---------- THE DATA ----------

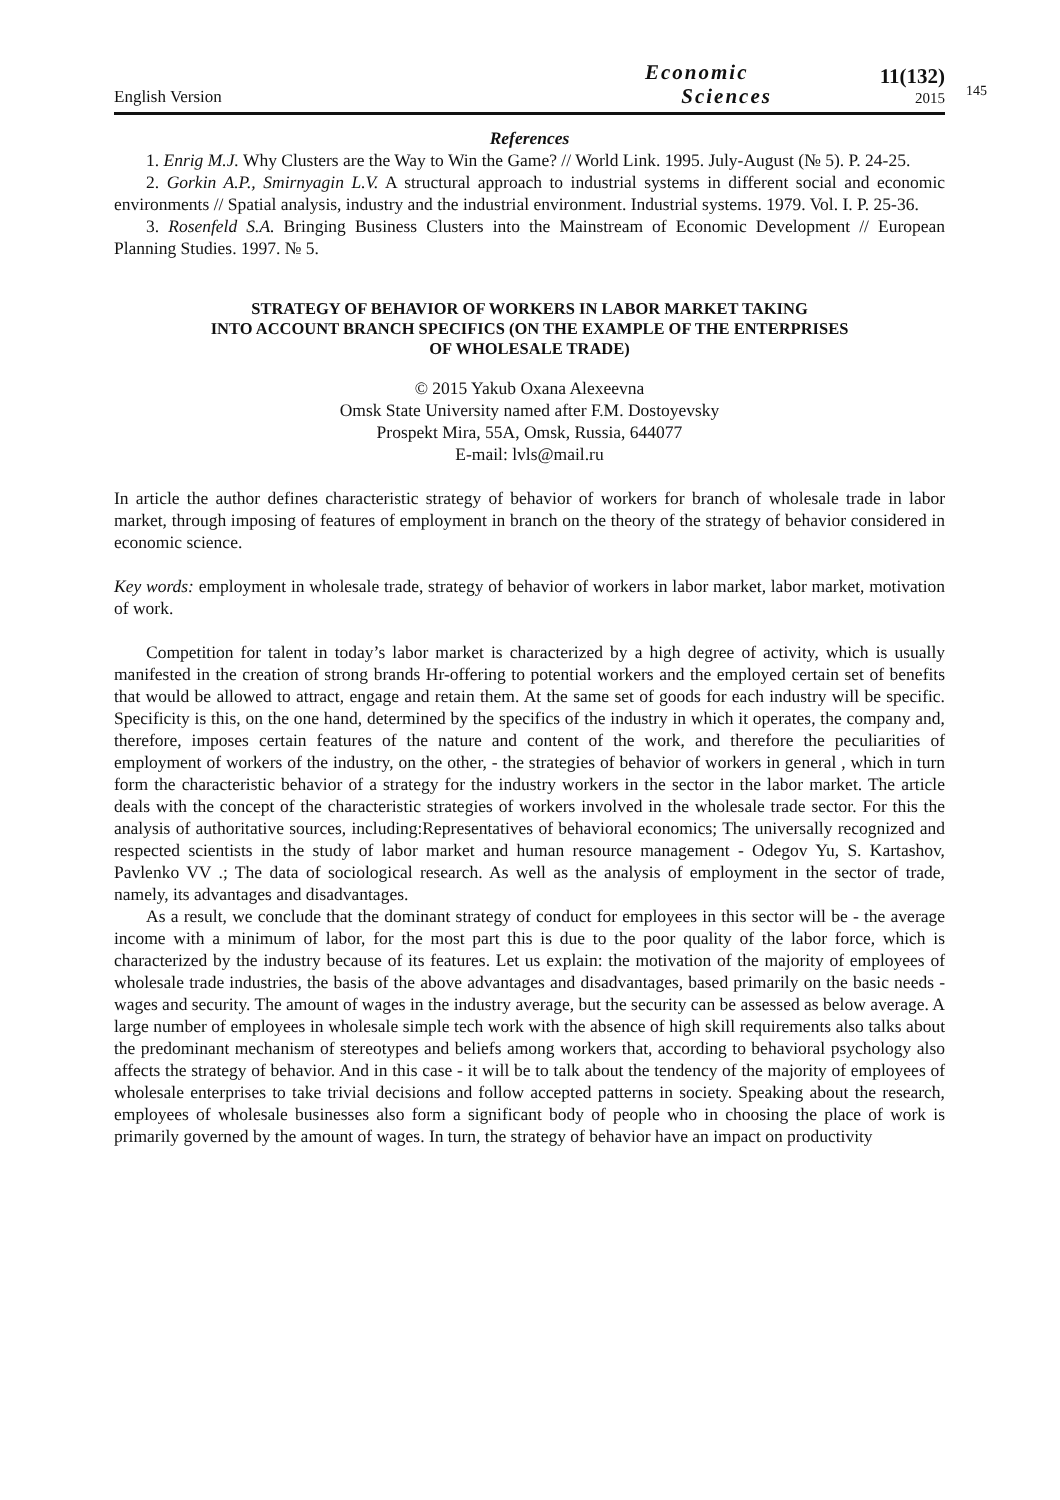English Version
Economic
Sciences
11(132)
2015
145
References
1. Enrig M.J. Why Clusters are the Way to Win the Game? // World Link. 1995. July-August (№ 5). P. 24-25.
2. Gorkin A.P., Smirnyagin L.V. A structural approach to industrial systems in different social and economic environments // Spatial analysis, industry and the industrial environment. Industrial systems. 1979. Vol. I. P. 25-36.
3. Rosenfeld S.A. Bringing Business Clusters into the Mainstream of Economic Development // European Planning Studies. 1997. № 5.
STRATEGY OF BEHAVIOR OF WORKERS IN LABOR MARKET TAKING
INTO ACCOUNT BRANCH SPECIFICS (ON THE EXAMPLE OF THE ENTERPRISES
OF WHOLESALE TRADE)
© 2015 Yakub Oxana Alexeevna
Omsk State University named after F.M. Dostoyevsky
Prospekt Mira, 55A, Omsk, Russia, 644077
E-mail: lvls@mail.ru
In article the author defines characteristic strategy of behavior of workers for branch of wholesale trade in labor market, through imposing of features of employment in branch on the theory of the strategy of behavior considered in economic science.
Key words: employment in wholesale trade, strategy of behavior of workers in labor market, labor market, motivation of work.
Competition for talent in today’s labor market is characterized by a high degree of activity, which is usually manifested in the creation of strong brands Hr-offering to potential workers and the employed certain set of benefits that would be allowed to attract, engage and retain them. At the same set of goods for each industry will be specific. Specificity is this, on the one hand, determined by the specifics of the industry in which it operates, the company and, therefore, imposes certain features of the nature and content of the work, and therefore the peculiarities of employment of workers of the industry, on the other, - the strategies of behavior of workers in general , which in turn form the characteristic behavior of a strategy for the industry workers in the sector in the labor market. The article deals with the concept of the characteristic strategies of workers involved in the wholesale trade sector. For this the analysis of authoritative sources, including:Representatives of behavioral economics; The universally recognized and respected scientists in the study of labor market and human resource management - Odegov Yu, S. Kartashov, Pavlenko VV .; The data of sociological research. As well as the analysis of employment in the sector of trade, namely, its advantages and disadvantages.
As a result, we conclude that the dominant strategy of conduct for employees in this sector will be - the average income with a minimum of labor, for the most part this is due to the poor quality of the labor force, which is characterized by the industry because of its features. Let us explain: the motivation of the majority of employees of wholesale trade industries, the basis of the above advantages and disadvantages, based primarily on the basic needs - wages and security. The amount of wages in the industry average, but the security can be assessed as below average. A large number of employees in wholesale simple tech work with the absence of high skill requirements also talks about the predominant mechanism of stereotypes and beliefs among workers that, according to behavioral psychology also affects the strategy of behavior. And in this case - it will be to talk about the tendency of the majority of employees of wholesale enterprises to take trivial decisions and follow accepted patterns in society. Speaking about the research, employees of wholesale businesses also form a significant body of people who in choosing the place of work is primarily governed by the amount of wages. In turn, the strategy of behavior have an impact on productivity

----------

▶ [ASSIGNED TASK] Pick out and copy the lines of the material that include the word "characteristic".

▶ [ANSWER]
In article the author defines characteristic strategy of behavior of workers for branch of wholesale trade in labor market, through imposing of features of employment in branch on the theory of the strategy of behavior considered in economic science.
Competition for talent in today’s labor market is characterized by a high degree of activity, which is usually manifested in the creation of strong brands Hr-offering to potential workers and the employed certain set of benefits that would be allowed to attract, engage and retain them. At the same set of goods for each industry will be specific. Specificity is this, on the one hand, determined by the specifics of the industry in which it operates, the company and, therefore, imposes certain features of the nature and content of the work, and therefore the peculiarities of employment of workers of the industry, on the other, - the strategies of behavior of workers in general , which in turn form the characteristic behavior of a strategy for the industry workers in the sector in the labor market. The article deals with the concept of the characteristic strategies of workers involved in the wholesale trade sector. For this the analysis of authoritative sources, including:Representatives of behavioral economics; The universally recognized and respected scientists in the study of labor market and human resource management - Odegov Yu, S. Kartashov, Pavlenko VV .; The data of sociological research. As well as the analysis of employment in the sector of trade, namely, its advantages and disadvantages.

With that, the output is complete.